### The task
The answer must repeat every record exactly, with all pictures omitted.

*** Opening of Records provided ***

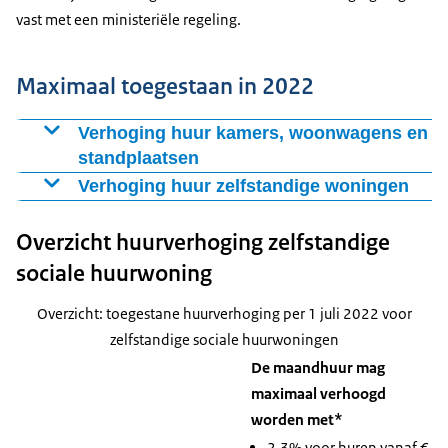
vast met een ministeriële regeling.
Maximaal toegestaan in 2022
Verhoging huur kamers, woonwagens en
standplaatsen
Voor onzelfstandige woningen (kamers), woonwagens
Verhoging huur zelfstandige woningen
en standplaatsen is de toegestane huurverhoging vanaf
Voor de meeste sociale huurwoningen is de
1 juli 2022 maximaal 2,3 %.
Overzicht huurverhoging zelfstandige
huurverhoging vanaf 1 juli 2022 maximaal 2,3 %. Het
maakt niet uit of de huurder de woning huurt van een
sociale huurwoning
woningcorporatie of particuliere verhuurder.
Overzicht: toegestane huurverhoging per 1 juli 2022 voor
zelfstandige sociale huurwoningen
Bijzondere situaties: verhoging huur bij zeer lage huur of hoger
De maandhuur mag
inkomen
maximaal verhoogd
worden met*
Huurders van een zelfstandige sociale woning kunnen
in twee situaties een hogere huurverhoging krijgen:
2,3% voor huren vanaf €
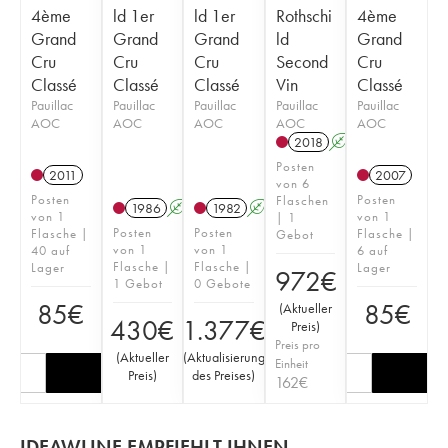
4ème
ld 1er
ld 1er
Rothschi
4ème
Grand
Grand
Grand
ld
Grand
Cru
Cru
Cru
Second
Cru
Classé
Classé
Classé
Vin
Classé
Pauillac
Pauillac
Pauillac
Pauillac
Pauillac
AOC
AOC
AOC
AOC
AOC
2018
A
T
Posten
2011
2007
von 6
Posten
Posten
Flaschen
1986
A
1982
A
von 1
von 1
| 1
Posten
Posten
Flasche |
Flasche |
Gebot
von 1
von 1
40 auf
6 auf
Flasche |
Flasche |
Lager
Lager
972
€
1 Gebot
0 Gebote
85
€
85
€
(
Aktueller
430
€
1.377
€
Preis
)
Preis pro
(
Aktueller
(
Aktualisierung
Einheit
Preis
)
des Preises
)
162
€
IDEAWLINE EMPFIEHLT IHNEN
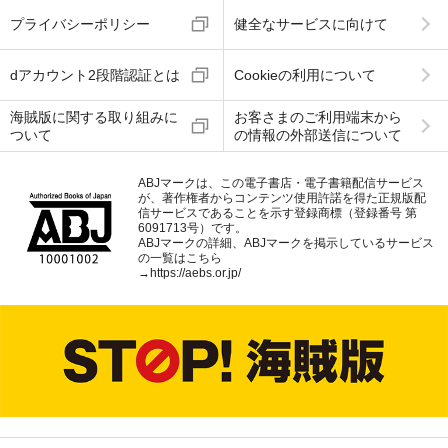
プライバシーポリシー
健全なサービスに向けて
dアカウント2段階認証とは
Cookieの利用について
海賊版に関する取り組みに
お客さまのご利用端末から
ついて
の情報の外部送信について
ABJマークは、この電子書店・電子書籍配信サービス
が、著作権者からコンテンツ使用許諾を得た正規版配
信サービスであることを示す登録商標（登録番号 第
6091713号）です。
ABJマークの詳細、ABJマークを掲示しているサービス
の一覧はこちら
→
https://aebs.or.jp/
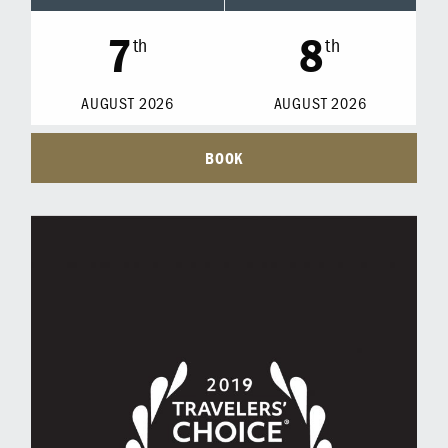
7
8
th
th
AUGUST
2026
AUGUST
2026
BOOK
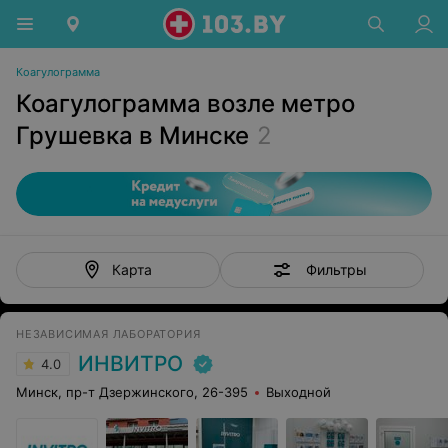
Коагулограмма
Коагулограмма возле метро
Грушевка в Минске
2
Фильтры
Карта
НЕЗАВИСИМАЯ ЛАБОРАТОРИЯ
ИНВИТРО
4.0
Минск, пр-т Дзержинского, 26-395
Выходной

*** Close of Records provided ***

### Your solution
vast met een ministeriële regeling.
Maximaal toegestaan in 2022
Verhoging huur kamers, woonwagens en
standplaatsen
Voor onzelfstandige woningen (kamers), woonwagens
Verhoging huur zelfstandige woningen
en standplaatsen is de toegestane huurverhoging vanaf
Voor de meeste sociale huurwoningen is de
1 juli 2022 maximaal 2,3 %.
Overzicht huurverhoging zelfstandige
huurverhoging vanaf 1 juli 2022 maximaal 2,3 %. Het
maakt niet uit of de huurder de woning huurt van een
sociale huurwoning
woningcorporatie of particuliere verhuurder.
Overzicht: toegestane huurverhoging per 1 juli 2022 voor
zelfstandige sociale huurwoningen
Bijzondere situaties: verhoging huur bij zeer lage huur of hoger
De maandhuur mag
inkomen
maximaal verhoogd
worden met*
Huurders van een zelfstandige sociale woning kunnen
in twee situaties een hogere huurverhoging krijgen:
2,3% voor huren vanaf €
4ème
ld 1er
ld 1er
Rothschi
4ème
Grand
Grand
Grand
ld
Grand
Cru
Cru
Cru
Second
Cru
Classé
Classé
Classé
Vin
Classé
Pauillac
Pauillac
Pauillac
Pauillac
Pauillac
AOC
AOC
AOC
AOC
AOC
2018
A
T
Posten
2011
2007
von 6
Posten
Posten
Flaschen
1986
A
1982
A
von 1
von 1
| 1
Posten
Posten
Flasche |
Flasche |
Gebot
von 1
von 1
40 auf
6 auf
Flasche |
Flasche |
Lager
Lager
972
€
1 Gebot
0 Gebote
85
€
85
€
(
Aktueller
430
€
1.377
€
Preis
)
Preis pro
(
Aktueller
(
Aktualisierung
Einheit
Preis
)
des Preises
)
162
€
IDEAWLINE EMPFIEHLT IHNEN
プライバシーポリシー
健全なサービスに向けて
dアカウント2段階認証とは
Cookieの利用について
海賊版に関する取り組みに
お客さまのご利用端末から
ついて
の情報の外部送信について
ABJマークは、この電子書店・電子書籍配信サービス
が、著作権者からコンテンツ使用許諾を得た正規版配
信サービスであることを示す登録商標（登録番号 第
6091713号）です。
ABJマークの詳細、ABJマークを掲示しているサービス
の一覧はこちら
→
https://aebs.or.jp/
7
8
th
th
AUGUST
2026
AUGUST
2026
BOOK
Коагулограмма
Коагулограмма возле метро
Грушевка в Минске
2
Фильтры
Карта
НЕЗАВИСИМАЯ ЛАБОРАТОРИЯ
ИНВИТРО
4.0
Минск, пр-т Дзержинского, 26-395
Выходной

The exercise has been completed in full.